Min. Maurício Godinho: “O ambiente é de crítica exacerbada e injusta à Constituição”
Para o ministro do Tribunal Superior do Trabalho (TST) e professor Maurício Godinho Delgado, o caminho direcionado ao país pela Constituição é o de uma sociedade livre, justa e solidária, baseada nos princípios humanísticos e sociais. O Estado democrático exige que economia e sociedade sejam democráticas e inclusivas. Nesse contexto, a economia mercantilista não atende às diretrizes traçadas pela Constituição de 1988. Assim se pronunciou o ministro na palestra que proferiu na última terça-feira, 23, durante a “1ª Semana Formativa de Magistrados do TRT-MG”.
Prosseguindo em seu raciocínio, o palestrante pontuou que, atualmente, há um processo de desgaste do paradigma humanista e social da Constituição brasileira. A estratégia de desprestígio constitucional foi sintetizada pelo ministro na frase de uma das maiores líderes do ultraliberalismo, Margareth Thatcher: o objetivo não é conquistar o mercado, mas a alma. “A alma das pessoas e das instituições”, completa, pesaroso.
Esse processo, de acordo com o ministro, alcançou amplo sucesso. E hoje a sociedade brasileira está em crise e desacreditada na Constituição de 88. “Até mesmo instituições, inclusive as jurídicas, que têm o dever de se reportarem à Constituição de 05/10/88, estão fraquejando na crença da Constituição.
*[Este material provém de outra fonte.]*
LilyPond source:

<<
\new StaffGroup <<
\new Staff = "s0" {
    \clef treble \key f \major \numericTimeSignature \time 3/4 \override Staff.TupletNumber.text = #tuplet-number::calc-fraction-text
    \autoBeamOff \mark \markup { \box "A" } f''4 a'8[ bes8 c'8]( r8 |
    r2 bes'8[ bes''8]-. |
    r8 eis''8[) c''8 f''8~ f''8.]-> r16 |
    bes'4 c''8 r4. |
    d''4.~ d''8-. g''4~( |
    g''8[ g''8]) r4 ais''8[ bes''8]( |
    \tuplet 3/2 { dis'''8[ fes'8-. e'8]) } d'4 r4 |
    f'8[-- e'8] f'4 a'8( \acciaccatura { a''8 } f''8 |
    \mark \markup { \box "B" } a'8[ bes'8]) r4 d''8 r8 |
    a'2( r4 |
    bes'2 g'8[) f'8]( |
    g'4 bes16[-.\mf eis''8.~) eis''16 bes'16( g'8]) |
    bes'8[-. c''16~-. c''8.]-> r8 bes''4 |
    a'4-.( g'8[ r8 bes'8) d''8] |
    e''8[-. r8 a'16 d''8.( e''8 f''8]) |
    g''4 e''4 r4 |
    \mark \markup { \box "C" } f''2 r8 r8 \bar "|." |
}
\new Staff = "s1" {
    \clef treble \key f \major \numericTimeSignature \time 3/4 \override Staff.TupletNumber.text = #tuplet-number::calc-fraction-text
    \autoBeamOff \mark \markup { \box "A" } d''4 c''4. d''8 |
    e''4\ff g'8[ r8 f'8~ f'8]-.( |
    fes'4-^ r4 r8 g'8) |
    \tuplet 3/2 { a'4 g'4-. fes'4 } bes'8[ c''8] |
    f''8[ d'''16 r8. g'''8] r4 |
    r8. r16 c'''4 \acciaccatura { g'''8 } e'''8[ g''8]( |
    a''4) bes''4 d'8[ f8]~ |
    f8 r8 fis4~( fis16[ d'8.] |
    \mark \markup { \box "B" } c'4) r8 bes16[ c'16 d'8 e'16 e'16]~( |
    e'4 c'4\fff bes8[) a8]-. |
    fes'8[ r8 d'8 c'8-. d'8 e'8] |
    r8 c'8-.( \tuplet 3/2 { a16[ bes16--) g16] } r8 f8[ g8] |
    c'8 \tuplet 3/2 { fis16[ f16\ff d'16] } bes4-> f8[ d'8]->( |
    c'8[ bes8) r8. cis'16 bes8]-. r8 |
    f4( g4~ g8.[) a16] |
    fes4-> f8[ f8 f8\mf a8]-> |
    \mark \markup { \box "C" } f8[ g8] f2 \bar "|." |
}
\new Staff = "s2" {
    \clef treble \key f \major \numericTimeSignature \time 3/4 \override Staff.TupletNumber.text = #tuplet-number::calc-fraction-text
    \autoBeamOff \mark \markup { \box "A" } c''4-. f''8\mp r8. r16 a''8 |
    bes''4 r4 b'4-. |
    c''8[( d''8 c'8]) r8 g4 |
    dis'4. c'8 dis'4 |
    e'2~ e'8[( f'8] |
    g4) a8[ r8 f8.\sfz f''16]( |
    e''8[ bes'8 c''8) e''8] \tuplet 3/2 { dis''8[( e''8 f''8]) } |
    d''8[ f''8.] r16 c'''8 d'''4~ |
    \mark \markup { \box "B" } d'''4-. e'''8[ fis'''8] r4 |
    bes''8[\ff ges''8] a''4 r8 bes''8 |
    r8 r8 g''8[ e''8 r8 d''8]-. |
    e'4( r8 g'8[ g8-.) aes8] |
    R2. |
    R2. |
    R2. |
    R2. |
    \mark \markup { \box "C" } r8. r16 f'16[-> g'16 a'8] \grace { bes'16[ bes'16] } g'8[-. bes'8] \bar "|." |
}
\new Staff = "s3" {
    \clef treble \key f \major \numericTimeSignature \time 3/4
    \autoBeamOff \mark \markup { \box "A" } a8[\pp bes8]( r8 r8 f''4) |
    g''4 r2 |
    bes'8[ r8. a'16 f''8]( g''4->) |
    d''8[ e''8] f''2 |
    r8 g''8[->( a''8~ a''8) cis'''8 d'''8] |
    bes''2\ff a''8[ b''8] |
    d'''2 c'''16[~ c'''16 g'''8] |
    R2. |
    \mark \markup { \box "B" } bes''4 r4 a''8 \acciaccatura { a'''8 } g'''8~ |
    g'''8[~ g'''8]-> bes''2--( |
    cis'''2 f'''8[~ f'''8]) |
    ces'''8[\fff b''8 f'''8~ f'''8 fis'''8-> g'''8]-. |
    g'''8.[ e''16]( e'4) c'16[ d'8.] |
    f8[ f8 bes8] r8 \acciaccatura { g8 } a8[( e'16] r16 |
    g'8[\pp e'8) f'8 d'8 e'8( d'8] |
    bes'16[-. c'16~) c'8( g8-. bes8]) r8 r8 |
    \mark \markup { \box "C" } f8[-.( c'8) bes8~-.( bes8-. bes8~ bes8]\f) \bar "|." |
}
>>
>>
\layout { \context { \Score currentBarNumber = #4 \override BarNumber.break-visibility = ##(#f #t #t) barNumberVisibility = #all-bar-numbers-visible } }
O ambiente é de crítica exacerbada e injusta à matriz constitucional de 88”, pondera, lamentando que as instituições, que deveriam ser o grande alicerce de preservação da Constituição, estejam perdendo a convicção ou permitindo que o pensamento manifestamente antissocial, ultraliberalista e manifestamente ideológico influenciem a sua atuação.
Ao tocar na questão da influência das ideologias, ponto nevrálgico nos dias atuais, ele cita como exemplo as torcidas para times de futebol. Cada um tem o seu time do coração, mas nem por isso juízes se julgam suspeitos para julgar causas envolvendo seus clubes. Isso porque são magistrados e o julgamento está além do pessoal. Conforme observou o ministro, a Constituição, sabiamente, conferiu independência aos magistrados. Deu garantias fortíssimas, exatamente para que sejam independentes, equidistantes da conjuntura política e ideológica, infensos a uma influência proporcional ideológica. “Claro que nós somos humanos, somos parte da sociedade, mas temos a maturidade institucional para estarmos equidistantes dos debates ideológicos”, pontuou.
Godinho lembrou Norberto Bobbio, cientista político e filósofo do direito. Para Bobbio, o que construiu a democracia no ocidente foi a descoberta, implícita ou explicita, da separação dos três grandes poderes que comandaram a História: o poder econômico, sempre preponderante; o poder ideológico, sempre muito ligado ao poder econômico; e o poder político, também sempre ligado aos dois anteriores. Mas, segundo ponderou, o processo democrático permitiu a separação dessas esferas, ainda que não a separação total, mas certa destruição dessa unidade. Assim, surgiram, por exemplo, a partir do século XIX, os sindicatos, que capturaram certa parcela de poder, modesta em comparação ao poder econômico, mas relevante. Nessa esteira, também nasceram e cresceram os partidos trabalhistas em geral, com uma agenda mais popular e de criação de direitos, fazendo um contraponto à unidade daqueles três poderes.
Ao lado disso, o ministro destacou a genialidade de um autor político do século XVIII, Montesquieu, que separou o Estado em três poderes – Executivo, Legislativo e Judiciário. Com a evolução do Estado de Direito, o Judiciário foi ganhando independência, e mais: no Brasil, o Ministério Público também assume um papel importante e diferenciado, funcionando como contrapeso para o equilíbrio entre esses poderes. “Isso para não se subordinarem aos poderes econômicos, ideológicos e políticos dominantes. Só assim se pode preservar o Estado Democrático de Direito, o constitucionalismo, o humanismo social”, pondera o palestrante.
Nesse contexto, o ministro avaliou que a crise vivenciada hoje é esta: as instituições criadas, renovadas e reforçadas pela Constituição não podem incorporar ideologias do século XVIII ou do século XIX e encartar essa ideologia na Constituição humanista e social de 1988. “Nosso papel e nossas garantias são para fazer o contrário. Como magistrado, como membro do Ministério Público, há uma Constituição da República Federativa do Brasil e não existe mutação constitucional interna desse jaez”, finalizou.